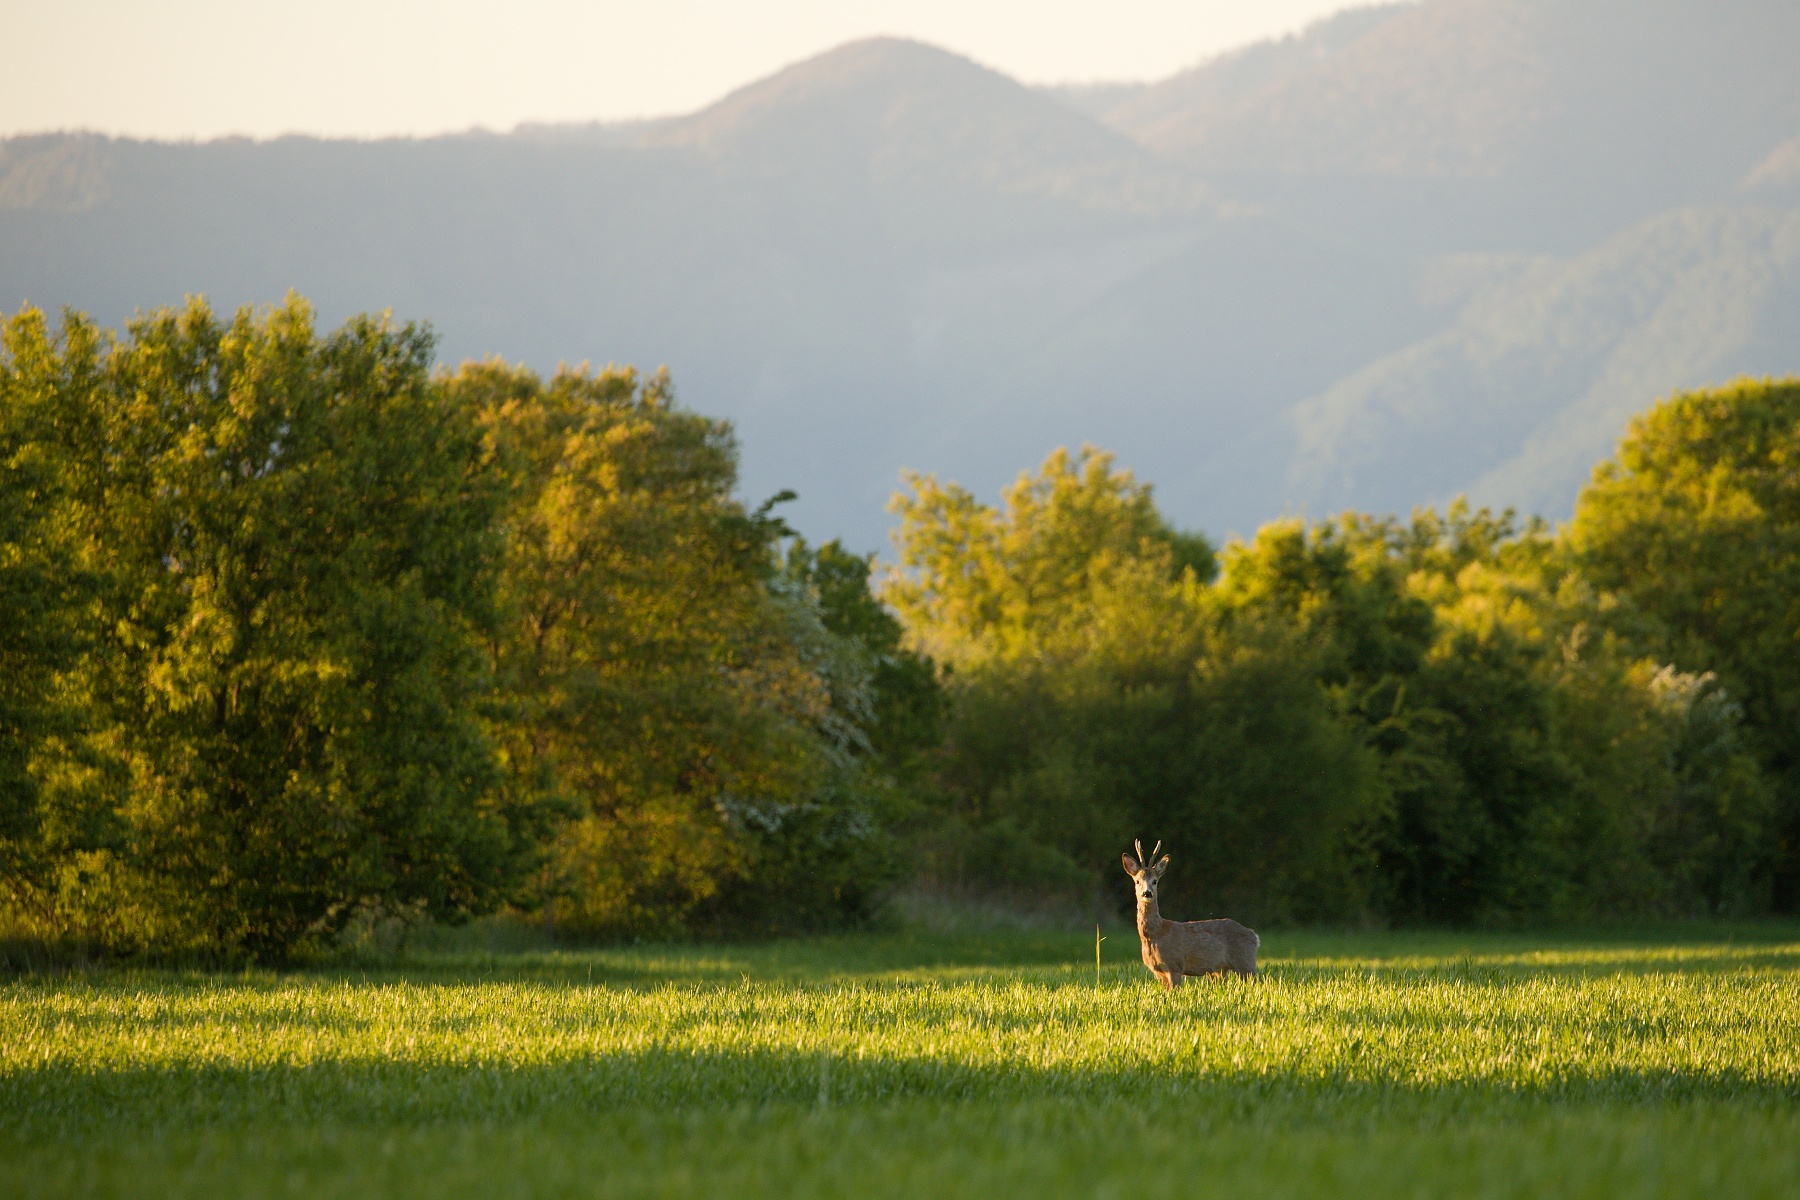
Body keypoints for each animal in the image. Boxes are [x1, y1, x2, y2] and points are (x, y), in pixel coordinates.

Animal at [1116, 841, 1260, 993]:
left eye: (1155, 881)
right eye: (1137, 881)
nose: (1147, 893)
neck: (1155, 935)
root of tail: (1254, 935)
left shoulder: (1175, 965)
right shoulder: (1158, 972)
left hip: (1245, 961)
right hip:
————————
§ **Directions for this task**
Give back all the records as they stand, but with no pictures in the copy.

§ **Answer for the task**
Body keypoints for each animal in the image. Boxes are [x1, y1, x2, y2] and points are (x, y), in pixel coordinates.

Animal at [1116, 841, 1260, 993]:
left eye: (1155, 881)
right eye: (1137, 881)
nose: (1147, 893)
neck: (1155, 935)
root of tail: (1254, 935)
left shoulder: (1175, 965)
right shoulder: (1158, 972)
left hip: (1245, 961)
right hip:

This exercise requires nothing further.